## TEXTE EXTRAIT
* * * * * * * * *
Les coûts des guerres commerciales

Le 19 juin 2018 à 15h36

Modifié 11 avril 2021 à 2h47

GENÈVE- "Quand les éléphants se battent, c’est l'herbe qui souffre." Ce vieux proverbe africain s’applique aux guerres commerciales généralisées: si les grandes économies entrent en conflit, les pays en développement seront parmi les plus durement touchés.

Le 1er juin, l'administration américaine a imposé des tarifs sur les importations d’acier et d’aluminium, respectivement de 25% et 10%. Les prélèvements affecteront non seulement la Chine, mais aussi le Canada, le Mexique et les pays de l'Union européenne. Comme Cecilia Malmström, commissaire européenne chargée du commerce, a observé lors d'un événement organisé récemment par la Conférence des Nations Unies sur le commerce et le développement (Cnuced), "nous ne sommes pas dans une guerre commerciale, mais nous pourrions l’être". C’est une situation qui devrait préoccuper tout le monde.

L’histoire nous enseigne que personne ne "gagne" dans une guerre commerciale. Les hausses tarifaires des grands partenaires commerciaux représentent un renversement des efforts depuis la fin de la seconde guerre mondiale pour éliminer les obstacles au commerce et faciliter le commerce mondial. Depuis l’entrée en vigueur de l'Accord général sur tarifs douaniers et le commerce en 1947, la valeur moyenne des tarifs en vigueur dans le monde a diminué de 85%. Ce n’est pas un hasard; au contraire, c’est le résultat de la coopération multilatérale et de huit cycles de négociations commerciales mondiales, d'abord dans le cadre du GATT, puis sous l’égide de son successeur, l'Organisation mondiale du commerce.
* * * * * * * * *
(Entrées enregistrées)

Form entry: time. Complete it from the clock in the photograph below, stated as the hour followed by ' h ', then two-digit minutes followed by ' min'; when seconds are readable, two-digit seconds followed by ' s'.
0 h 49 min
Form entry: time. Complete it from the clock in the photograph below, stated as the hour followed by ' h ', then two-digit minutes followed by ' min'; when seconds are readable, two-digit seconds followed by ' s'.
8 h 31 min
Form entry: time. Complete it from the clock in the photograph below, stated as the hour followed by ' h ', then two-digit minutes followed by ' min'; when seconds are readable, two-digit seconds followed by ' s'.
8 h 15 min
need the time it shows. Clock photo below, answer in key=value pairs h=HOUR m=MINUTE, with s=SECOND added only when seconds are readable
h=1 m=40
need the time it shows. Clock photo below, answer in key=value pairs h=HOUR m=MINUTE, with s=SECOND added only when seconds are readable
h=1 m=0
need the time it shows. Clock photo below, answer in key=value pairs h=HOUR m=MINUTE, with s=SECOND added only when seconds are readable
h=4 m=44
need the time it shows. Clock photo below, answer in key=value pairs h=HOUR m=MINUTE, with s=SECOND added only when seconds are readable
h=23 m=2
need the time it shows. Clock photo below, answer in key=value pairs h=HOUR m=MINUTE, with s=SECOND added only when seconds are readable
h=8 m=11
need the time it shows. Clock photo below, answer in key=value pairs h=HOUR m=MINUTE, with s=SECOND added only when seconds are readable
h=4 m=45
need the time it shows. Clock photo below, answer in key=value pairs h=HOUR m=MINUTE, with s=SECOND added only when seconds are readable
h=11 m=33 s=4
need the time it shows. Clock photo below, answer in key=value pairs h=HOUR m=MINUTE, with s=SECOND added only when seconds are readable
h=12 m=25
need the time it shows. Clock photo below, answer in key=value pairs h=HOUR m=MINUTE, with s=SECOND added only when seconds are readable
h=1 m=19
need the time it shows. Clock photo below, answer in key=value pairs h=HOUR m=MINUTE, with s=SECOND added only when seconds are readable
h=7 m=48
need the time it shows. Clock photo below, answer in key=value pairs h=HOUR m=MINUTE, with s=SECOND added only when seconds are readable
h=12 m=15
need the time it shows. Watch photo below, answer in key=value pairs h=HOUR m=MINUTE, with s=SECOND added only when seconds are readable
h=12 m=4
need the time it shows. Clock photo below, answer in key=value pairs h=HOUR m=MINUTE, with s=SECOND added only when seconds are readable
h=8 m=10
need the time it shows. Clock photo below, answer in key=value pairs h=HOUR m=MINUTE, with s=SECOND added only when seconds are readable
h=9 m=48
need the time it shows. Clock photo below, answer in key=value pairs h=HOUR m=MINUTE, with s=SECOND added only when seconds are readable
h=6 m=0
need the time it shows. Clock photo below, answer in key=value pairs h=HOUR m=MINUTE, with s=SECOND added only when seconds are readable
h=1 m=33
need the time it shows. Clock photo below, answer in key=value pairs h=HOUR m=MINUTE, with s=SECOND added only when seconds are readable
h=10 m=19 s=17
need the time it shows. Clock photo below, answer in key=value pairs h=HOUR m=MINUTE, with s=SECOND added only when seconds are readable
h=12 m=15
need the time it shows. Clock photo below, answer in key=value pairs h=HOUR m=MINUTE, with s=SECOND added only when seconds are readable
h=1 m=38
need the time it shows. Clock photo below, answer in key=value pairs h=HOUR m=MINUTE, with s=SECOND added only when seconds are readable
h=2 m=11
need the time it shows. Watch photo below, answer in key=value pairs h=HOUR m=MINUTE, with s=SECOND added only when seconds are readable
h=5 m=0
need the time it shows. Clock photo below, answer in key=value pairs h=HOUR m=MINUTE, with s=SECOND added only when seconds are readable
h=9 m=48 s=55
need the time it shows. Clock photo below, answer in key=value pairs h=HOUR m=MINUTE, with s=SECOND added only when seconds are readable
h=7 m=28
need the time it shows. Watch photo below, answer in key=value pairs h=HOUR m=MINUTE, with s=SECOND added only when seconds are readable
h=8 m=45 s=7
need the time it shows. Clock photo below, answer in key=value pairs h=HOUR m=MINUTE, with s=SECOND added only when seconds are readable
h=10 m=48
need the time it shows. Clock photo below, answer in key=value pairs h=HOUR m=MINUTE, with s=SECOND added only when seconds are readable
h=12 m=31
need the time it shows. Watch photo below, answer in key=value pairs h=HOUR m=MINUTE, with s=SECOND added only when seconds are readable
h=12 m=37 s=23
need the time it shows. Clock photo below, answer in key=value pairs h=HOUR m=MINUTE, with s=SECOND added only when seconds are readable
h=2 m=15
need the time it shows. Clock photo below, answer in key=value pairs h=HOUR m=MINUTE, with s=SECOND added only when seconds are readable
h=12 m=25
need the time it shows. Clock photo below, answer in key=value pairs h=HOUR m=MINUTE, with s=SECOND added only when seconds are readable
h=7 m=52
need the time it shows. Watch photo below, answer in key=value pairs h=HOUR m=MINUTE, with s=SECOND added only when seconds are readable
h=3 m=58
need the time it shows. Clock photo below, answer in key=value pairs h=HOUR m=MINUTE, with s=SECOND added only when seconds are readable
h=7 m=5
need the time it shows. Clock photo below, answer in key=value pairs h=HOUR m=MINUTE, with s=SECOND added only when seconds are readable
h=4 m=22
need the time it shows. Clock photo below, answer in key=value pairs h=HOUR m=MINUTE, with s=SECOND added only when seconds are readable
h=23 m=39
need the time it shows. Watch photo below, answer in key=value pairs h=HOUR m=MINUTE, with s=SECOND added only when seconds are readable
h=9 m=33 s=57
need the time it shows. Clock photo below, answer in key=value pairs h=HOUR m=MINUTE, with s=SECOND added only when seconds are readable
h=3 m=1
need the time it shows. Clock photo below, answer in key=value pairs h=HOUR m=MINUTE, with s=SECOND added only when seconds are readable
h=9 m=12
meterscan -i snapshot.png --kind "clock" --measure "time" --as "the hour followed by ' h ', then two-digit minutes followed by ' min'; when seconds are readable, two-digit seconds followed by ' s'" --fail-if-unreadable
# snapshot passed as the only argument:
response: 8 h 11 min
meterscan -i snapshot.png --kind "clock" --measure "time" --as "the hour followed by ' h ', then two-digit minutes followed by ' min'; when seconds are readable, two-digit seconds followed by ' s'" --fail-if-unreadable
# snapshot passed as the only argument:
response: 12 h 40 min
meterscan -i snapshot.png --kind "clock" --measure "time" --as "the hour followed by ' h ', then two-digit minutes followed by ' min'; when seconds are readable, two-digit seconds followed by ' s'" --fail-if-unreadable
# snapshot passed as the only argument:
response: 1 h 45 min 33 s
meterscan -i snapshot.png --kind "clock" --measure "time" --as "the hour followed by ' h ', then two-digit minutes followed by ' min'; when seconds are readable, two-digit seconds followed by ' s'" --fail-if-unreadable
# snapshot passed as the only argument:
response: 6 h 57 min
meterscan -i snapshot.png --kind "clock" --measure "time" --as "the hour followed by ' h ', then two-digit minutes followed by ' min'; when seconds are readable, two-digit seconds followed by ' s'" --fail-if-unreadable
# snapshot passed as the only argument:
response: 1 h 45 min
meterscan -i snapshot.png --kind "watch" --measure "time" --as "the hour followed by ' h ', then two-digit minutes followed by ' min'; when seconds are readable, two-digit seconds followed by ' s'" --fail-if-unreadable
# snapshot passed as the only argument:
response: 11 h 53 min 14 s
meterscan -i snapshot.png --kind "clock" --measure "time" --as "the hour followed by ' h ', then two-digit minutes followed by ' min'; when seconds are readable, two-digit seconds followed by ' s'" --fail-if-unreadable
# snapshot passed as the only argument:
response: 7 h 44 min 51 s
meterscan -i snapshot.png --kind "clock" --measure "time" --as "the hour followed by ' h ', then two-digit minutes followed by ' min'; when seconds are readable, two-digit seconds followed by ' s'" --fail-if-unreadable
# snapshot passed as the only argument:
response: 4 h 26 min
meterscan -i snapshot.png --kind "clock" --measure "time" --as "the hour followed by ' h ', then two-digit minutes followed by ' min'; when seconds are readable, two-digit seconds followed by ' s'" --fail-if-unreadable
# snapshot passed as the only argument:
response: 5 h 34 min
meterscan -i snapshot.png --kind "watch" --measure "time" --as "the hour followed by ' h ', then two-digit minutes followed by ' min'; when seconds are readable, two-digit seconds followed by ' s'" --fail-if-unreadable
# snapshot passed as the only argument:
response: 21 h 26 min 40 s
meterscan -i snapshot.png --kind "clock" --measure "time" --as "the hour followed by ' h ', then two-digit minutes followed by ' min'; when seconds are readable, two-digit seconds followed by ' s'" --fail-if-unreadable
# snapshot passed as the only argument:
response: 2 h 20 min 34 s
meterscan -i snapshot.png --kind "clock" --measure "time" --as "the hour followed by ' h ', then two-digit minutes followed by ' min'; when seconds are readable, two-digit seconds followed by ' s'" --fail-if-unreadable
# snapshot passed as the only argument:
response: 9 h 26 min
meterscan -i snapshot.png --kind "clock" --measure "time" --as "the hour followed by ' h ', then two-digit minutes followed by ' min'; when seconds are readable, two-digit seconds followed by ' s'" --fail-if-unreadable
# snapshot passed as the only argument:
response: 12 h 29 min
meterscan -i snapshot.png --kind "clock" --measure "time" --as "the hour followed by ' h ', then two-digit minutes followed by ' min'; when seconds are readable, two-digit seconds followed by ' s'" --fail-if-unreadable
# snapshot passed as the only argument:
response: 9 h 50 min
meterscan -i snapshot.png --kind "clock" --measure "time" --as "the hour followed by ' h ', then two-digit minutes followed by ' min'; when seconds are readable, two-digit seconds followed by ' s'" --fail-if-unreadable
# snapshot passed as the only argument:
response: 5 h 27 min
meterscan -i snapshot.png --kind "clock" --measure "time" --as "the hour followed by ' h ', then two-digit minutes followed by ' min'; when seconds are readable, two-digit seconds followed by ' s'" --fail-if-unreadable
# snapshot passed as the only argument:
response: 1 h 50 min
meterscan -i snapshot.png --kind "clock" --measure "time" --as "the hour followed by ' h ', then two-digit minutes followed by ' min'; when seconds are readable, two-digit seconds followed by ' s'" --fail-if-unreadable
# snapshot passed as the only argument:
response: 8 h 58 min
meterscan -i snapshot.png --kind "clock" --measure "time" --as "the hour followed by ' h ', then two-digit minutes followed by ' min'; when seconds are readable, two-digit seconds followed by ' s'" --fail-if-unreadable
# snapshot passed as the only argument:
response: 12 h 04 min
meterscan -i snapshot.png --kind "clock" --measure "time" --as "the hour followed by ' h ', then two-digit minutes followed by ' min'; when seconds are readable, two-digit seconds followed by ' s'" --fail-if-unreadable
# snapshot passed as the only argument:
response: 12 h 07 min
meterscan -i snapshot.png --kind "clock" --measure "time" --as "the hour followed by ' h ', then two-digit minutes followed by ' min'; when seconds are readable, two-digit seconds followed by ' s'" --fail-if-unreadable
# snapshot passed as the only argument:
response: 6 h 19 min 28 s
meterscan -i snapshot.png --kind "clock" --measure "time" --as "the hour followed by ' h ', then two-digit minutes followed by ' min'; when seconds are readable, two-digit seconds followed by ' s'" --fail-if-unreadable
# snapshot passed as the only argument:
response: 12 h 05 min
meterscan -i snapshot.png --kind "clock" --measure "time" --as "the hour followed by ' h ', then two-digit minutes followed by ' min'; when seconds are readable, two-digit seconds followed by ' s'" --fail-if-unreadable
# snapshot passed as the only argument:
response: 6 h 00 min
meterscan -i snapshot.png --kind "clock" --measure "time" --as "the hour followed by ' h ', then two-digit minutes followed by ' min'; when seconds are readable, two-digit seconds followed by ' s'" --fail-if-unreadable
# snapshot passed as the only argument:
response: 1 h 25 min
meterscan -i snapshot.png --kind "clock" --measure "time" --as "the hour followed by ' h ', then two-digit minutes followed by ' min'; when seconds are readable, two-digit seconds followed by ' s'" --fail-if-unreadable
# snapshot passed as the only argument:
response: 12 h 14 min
* * * * * * * * *
## EXERCICES À FAIRE
**A.** D'après l'article sur les guerres commerciales, répondez à ces questions :
(i) Quels tarifs l'administration américaine a-t-elle imposés le 1er juin sur l'acier et sur l'aluminium ?
(ii) De combien la valeur moyenne des tarifs en vigueur dans le monde a-t-elle diminué depuis 1947 ?
(iii) Quelle organisation a succédé au GATT ?
**B.** Recopiez à l'identique le passage de l'article sur les guerres commerciales qui commence à "L’histoire nous enseigne" et se termine à "mondiale du commerce.".
**C.** Résumez l'article sur les guerres commerciales en deux phrases.
Les lignes n'ont aucun lien avec l'article sur les guerres commerciales.

## CORRIGÉS CI-DESSOUS
**A.**
(i) 25 % sur l'acier et 10 % sur l'aluminium.
(ii) De 85 %.
(iii) L'Organisation mondiale du commerce.

**B.**
L’histoire nous enseigne que personne ne "gagne" dans une guerre commerciale. Les hausses tarifaires des grands partenaires commerciaux représentent un renversement des efforts depuis la fin de la seconde guerre mondiale pour éliminer les obstacles au commerce et faciliter le commerce mondial. Depuis l’entrée en vigueur de l'Accord général sur tarifs douaniers et le commerce en 1947, la valeur moyenne des tarifs en vigueur dans le monde a diminué de 85%. Ce n’est pas un hasard; au contraire, c’est le résultat de la coopération multilatérale et de huit cycles de négociations commerciales mondiales, d'abord dans le cadre du GATT, puis sous l’égide de son successeur, l'Organisation mondiale du commerce.

**C.** Si les grandes économies entrent en conflit commercial, les pays en développement seront parmi les plus durement touchés, et les tarifs imposés le 1er juin par l'administration américaine sur l'acier et l'aluminium affecteront la Chine, le Canada, le Mexique et les pays de l'Union européenne. Ces hausses renversent les efforts menés depuis la fin de la seconde guerre mondiale, grâce à la coopération multilatérale dans le cadre du GATT puis de l'OMC, qui ont fait baisser de 85 % la valeur moyenne des tarifs dans le monde.